The bus was driving quite fast now. The road was wider and there was more traffic than before, and the houses beyond the muddy window were larger as well and seemed to grow bigger the closer to Vilnius they got. The first houses she had seen along the bumpy road had looked old and poor. Now it was mostly blocks of flats, all grey walls and tin roofs, but sort of modern-looking. Then came some more expensive houses and then all the petrol stations, all in the same place. She smiled and pointed, she had never seen so many garages together before.

The rain had almost stopped, which was a good thing. She didn’t want her hair to get wet, not today.

The bus stop was near the Lukuskele prison, only a few hundred metres away. It was a great big place, taking up almost a whole city block, with a high wall going all the way round it. It had originally been a Russian church, but it had been converted and new buildings had been added. Now more than a thousand prisoners lived there.

Other mothers and children were already queuing outside a massive iron door set into the middle of the concrete wall. One family was let in at a time to face the uniformed and armed guards who were waiting in the room behind the door. Everyone had to answer questions. Show their identity papers. Show what they had with them. One of the guards smiled at her, but she didn’t dare to smile back.

‘When we’re in there, if anyone coughs, leave the room.’

Mum turned to her while she said this and she looked stern, as she always did when she was serious. Lydia wanted to ask why, but held back, as it was clear that her mum didn’t want to say any more.

They were led out of the main building and on to a path running alongside a high fence with barbed wire on top. Behind it white dogs were barking and throwing themselves against the wire mesh. She saw two faces watching them from a barred window and they waved and called out to her.

‘Hey, sweetie! Up here, darling!’

She marched on, looking straight ahead. It wasn’t far to the next building.
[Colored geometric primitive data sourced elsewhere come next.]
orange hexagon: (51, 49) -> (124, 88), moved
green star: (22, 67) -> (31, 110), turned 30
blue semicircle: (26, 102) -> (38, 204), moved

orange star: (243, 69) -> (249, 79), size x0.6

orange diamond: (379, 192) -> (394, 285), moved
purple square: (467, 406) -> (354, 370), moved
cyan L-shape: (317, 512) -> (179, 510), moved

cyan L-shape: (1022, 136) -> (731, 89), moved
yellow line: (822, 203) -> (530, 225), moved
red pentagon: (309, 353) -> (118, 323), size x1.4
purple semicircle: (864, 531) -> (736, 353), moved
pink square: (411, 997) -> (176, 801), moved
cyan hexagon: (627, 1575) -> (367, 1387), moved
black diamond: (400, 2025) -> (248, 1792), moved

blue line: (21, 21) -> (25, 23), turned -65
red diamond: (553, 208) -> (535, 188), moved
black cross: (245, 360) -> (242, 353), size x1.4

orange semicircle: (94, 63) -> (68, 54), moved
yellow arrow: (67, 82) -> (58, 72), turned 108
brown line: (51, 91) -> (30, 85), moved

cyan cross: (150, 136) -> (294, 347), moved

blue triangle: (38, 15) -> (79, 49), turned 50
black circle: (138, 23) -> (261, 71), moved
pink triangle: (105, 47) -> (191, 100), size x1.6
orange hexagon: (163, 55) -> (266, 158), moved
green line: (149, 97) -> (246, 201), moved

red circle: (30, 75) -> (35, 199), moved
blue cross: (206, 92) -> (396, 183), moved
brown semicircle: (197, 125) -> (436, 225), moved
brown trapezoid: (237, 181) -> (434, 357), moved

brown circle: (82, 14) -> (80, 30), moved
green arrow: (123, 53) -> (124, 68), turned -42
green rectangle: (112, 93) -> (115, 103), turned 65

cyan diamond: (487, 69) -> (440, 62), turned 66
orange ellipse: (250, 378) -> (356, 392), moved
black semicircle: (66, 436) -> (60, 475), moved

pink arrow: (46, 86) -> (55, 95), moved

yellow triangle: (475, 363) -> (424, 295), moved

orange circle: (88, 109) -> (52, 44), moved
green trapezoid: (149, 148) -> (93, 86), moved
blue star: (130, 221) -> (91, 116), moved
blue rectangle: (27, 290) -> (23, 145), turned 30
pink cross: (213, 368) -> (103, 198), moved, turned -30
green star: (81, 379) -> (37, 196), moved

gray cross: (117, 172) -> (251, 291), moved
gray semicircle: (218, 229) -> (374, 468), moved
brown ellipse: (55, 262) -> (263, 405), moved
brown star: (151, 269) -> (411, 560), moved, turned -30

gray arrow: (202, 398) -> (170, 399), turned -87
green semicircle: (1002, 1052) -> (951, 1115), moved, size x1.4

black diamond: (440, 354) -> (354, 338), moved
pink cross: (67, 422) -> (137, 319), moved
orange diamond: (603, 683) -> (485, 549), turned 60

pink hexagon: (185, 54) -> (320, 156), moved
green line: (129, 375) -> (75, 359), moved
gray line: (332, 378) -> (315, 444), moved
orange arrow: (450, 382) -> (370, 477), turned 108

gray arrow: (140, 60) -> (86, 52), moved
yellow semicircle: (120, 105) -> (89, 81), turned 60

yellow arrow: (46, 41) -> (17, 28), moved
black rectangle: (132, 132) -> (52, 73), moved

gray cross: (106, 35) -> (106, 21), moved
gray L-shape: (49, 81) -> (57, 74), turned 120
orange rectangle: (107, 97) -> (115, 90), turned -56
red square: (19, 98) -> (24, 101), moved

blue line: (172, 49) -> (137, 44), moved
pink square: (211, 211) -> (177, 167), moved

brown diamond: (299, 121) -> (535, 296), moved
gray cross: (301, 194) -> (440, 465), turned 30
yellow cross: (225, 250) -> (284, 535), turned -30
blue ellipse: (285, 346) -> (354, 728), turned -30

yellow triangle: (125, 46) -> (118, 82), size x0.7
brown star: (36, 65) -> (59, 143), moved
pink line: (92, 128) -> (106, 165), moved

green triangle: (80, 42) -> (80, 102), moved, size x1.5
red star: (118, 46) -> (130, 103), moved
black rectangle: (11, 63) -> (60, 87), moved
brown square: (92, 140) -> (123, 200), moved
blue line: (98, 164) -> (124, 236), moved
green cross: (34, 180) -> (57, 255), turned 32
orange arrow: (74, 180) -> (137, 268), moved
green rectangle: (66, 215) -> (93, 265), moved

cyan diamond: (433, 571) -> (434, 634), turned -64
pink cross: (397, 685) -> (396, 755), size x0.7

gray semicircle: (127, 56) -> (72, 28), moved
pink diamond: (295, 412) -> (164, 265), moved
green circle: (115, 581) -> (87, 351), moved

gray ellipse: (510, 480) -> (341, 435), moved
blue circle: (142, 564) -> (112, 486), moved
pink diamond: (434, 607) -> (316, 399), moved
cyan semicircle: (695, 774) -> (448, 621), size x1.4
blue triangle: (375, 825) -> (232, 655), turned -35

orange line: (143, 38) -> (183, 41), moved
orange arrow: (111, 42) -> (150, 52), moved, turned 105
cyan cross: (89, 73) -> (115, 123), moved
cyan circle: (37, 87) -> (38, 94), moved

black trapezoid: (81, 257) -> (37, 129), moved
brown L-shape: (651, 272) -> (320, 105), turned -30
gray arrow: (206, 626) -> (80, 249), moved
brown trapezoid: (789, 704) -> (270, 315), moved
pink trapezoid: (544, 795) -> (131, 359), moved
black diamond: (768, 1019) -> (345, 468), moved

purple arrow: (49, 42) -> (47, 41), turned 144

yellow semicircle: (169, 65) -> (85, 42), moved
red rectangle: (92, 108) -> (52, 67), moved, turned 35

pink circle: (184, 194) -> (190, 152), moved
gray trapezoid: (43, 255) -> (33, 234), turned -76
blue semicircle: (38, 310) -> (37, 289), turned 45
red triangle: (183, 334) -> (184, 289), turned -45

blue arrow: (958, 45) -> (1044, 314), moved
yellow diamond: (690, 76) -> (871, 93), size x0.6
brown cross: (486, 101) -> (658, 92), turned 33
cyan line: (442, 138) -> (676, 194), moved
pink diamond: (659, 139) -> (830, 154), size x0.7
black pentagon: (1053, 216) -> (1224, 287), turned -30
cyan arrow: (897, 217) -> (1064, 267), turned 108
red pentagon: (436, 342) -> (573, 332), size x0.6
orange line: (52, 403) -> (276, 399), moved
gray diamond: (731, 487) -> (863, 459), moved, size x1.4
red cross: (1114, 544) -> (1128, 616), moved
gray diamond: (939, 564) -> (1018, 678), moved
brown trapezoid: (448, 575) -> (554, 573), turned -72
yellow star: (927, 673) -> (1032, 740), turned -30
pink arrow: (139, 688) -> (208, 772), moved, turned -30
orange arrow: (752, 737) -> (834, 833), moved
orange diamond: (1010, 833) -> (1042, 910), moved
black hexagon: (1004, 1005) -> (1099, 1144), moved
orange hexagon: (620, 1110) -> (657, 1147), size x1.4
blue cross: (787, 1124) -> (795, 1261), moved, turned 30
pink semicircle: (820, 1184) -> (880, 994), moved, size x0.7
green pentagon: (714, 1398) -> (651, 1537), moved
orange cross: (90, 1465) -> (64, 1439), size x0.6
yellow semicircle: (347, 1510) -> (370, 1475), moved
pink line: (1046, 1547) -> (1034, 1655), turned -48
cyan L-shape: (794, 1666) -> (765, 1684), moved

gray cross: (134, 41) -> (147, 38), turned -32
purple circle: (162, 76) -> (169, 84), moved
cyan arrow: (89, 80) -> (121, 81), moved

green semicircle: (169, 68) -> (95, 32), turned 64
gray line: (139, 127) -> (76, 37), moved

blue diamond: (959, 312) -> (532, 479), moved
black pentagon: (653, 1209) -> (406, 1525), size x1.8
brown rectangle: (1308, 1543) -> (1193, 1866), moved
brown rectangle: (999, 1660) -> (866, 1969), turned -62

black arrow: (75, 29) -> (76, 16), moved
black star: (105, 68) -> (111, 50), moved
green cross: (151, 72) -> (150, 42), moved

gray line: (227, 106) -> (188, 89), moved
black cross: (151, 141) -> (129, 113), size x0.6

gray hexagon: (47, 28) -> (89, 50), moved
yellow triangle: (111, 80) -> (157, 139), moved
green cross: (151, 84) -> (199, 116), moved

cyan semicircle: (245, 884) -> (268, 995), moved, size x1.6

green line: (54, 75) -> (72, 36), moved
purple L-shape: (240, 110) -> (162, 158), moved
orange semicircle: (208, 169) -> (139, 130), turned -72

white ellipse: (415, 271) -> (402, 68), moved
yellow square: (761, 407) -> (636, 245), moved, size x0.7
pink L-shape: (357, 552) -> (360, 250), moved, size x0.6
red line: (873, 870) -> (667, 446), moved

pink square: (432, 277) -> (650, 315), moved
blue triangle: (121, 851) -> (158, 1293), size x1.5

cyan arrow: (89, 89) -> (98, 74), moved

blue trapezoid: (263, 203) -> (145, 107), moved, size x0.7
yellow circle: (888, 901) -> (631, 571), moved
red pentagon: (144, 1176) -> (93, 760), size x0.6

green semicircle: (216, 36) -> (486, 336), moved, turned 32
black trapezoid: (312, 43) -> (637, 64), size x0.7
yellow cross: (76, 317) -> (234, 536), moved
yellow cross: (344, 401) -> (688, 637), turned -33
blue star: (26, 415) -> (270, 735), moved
Mum was carrying the bag in her arms and Lydia reached out for her hand. It wasn’t there. Another jab in her tummy, like on the bus when it bumped over the edges of potholes. They went up a staircase with harsh green walls; the colour almost hurt her eyes, so she kept looking at Mum’s back instead, putting her hand on it as they walked upstairs.

They stopped on the third-floor landing, followed the guard who pointed down a long, dark corridor that smelt stale and of bleach at the same time. Every door they passed had a bin with TBC written on it. She looked in one that wasn’t properly closed and saw tissues with blood clots.

This place was called the hospital wing, and the room they entered had eight beds in a row along one wall. The men’s heads had been shaved, and they all looked pale and tired. Some were lying down. Some were wrapped in a sheet and had been propped up in a chair and a few were standing talking by a window. Dad was sitting on the bed at the far end.

Lydia stole a look at him and thought that he looked smaller than before.

He hadn’t spotted her. Not yet.

She had to wait for quite a long time.

Mum went to him first. And they spoke to each other, argued about something, not that she could hear what they said. Lydia kept watching him, and after a while she realised that she didn’t feel ashamed, not any more. She thought about the last year, about her schoolmates’ taunts that didn’t hurt any more, not when she stood here, so close to him. That sick feeling inside her and the pain in her tummy had gone away too.

Later, when she hugged him, he coughed, but she didn’t leave the room like she had promised her mum. She just held him tighter and wouldn’t let go.

She hated him; he should be coming home with them.